Diagnosis and Treatment of Patients With AML-MRC

Abstract and Introduction

Abstract

Objectives: Acute myeloid leukemia (AML) with myelodysplasia-related changes (AML-MRC) represents a high-risk and somewhat diverse subtype of AML, and substantial confusion exists about the pathologic evaluation needed for diagnosis, which can include the patient's clinical history, cytogenetic analysis, mutational analysis, and/or morphologic evaluation. Treatment decisions based on incomplete or untimely pathology reports may result in the suboptimal treatment of patients with AML-MRC.

Methods: Using a PubMed search, diagnosis of and treatment options for AML-MRC were investigated.

Results: This article reviews the current diagnostic criteria for AML-MRC, provides guidance on assessments necessary for an AML-MRC diagnosis, summarizes clinical and prognostic features of AML-MRC, and discusses potential therapies for patients with AML-MRC. In addition to conventional chemotherapy, treatment options include CPX-351, a liposomal encapsulation of daunorubicin/cytarabine approved for treatment of adults with AML-MRC; targeted agents for patients with certain mutations/disease characteristics; and lower-intensity therapies for less fit patients.

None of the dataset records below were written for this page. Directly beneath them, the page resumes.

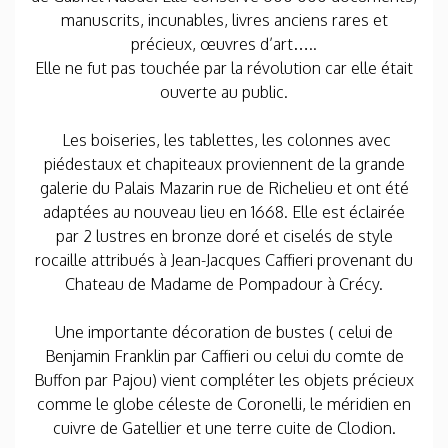
manuscrits, incunables, livres anciens rares et
précieux, œuvres d’art…..
Elle ne fut pas touchée par la révolution car elle était
ouverte au public.
Les boiseries, les tablettes, les colonnes avec
piédestaux et chapiteaux proviennent de la grande
galerie du Palais Mazarin rue de Richelieu et ont été
adaptées au nouveau lieu en 1668. Elle est éclairée
par 2 lustres en bronze doré et ciselés de style
rocaille attribués à Jean-Jacques Caffieri provenant du
Chateau de Madame de Pompadour à Crécy.
Une importante décoration de bustes ( celui de
Benjamin Franklin par Caffieri ou celui du comte de
Buffon par Pajou) vient compléter les objets précieux
comme le globe céleste de Coronelli, le méridien en
cuivre de Gatellier et une terre cuite de Clodion.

Conclusions: Given the evolving and complex treatment landscape and the high-risk nature of the AML-MRC population, a clear understanding of the pathology information necessary for AML-MRC diagnosis has become increasingly important to help guide treatment decisions and thereby improve patient outcomes.

Introduction

The classification of acute myeloid leukemia with myelodysplasia-related changes (AML-MRC) in general includes patients with acute myeloid leukemia (AML) that develops after myelodysplastic syndromes (MDSs) or MDS/myeloproliferative neoplasms (MPNs), AML with multilineage dysplasia, and de novo AML with certain MDS-related cytogenetic abnormalities.^[1] The classification of AML-MRC overlaps somewhat with the traditional term "secondary AML," which includes patients with AML that develops from an antecedent hematologic disorder (including MDS and MDS/MPN), as well as those with therapy-related AML that develops after prior cytotoxic therapy, radiotherapy, or immunosuppressive therapy;^[2] however, therapy-related AML is not included in the AML-MRC category.

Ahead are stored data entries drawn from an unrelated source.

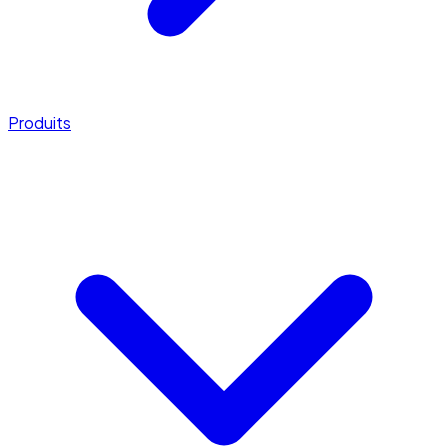
Produits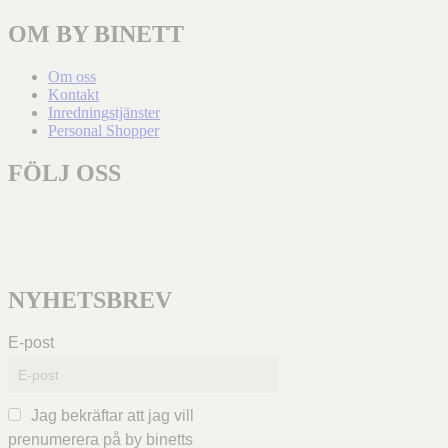
OM BY BINETT
Om oss
Kontakt
Inredningstjänster
Personal Shopper
FÖLJ OSS
NYHETSBREV
E-post
Jag bekräftar att jag vill
prenumerera på by binetts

It has been estimated that AML-MRC represents up to 48% of all adult AML cases.^[3,4] Outcomes for patients with AML-MRC, or more generally those with secondary AML, following conventional combination chemotherapy, are poor compared with many other AML subtypes, with lower remission rates and shorter overall survival (OS).^[2,5–8] Several new agents have been approved over the past few years for the treatment of various AML subgroups, driving an evolving and complex treatment landscape. Given the high-risk nature of AML-MRC, a clear understanding of the AML-MRC diagnosis and appropriate treatment options is important to help improve outcomes.

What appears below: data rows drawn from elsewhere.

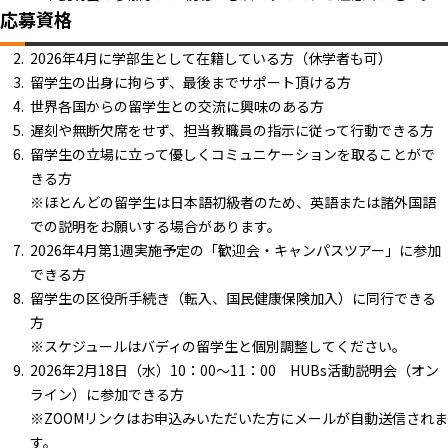
応募資格
2026年4月に学部生として在籍している方（休学者も可）
留学生の出身に拘らず、最後までサポート頂ける方
世界各国からの留学生との交流に興味のある方
遅刻や無断欠席をせず、担当教職員の指示に従って行動できる方
留学生の立場に立って優しくコミュニケーションを取ることがで
きる方
※ほとんどの留学生は日本語初級者のため、英語または諸外国語
での説明をお願いする場合があります。
2026年4月第1週実施予定の「歓迎会・キャンパスツアー」に参加
できる方
留学生の区役所手続き（転入、国民健康保険加入）に同行できる
方
※スケジュールはバディの留学生と個別調整してください。
2026年2月18日（水）10：00～11：00 HUBs活動説明会（オン
ライン）に参加できる方
※ZOOMリンクはお申込みいただいた方にメールが自動送信されま
す。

Table 1. 2016 World Health Organization Criteria for AML-MRC ¹
Patients with ≥20% blasts in peripheral blood or bone marrow who meet any of the following criteria^a:
Clinical history	A history of MDS or MDS/MPN, such as CMML and aCML
Morphologic features	Multilineage dysplasia in ≥50% of ≥2 cell lineages (ie, dysgranulopoiesis, dyserythropoiesis, or dysmegakaryopoiesis) in the absence of NPM1 or biallelic CEBPA mutations
Cytogenetic abnormalities	An MDS-related cytogenetic abnormality, as indicated below
	Complex karyotype: ≥3 unrelated abnormalities, not including the recurrent cytogenetic abnormalities encountered in AML	Unbalanced abnormalities: −7/del(7q) del(5q)/t(5q) i(17q)/t(17p) −13/del(13q) del(11q) del(12p)/t(12p) idic(X)(q13)	Balanced abnormalities: t(11;16)(q23.3;p13.3) t(3;21)(q26.2;q22.1) t(1;3)(p36.3;q21.2) t(2;11)(p21;q23.3) t(5;12)(q32;p13.2) t(5;7)(q32;q11.2) t(5;17)(q32;p13.2) t(5;10)(q32;q21.2) t(3;5)(q25.3;q35.1)

aCML, atypical chronic myeloid leukemia, BCR-ABL1 negative; AML, acute myeloid leukemia; AML-MRC, acute myeloid leukemia with myelodysplasia-related changes; CMML, chronic myelomonocytic leukemia; MDS, myelodysplastic syndrome; MPN, myeloproliferative neoplasm.
^aExcludes patients with therapy-related AML (ie, arising after cytotoxic chemotherapy, radiotherapy, or immunotherapy) or a cytogenetic abnormality qualifying for a diagnosis of AML with recurrent genetic abnormalities.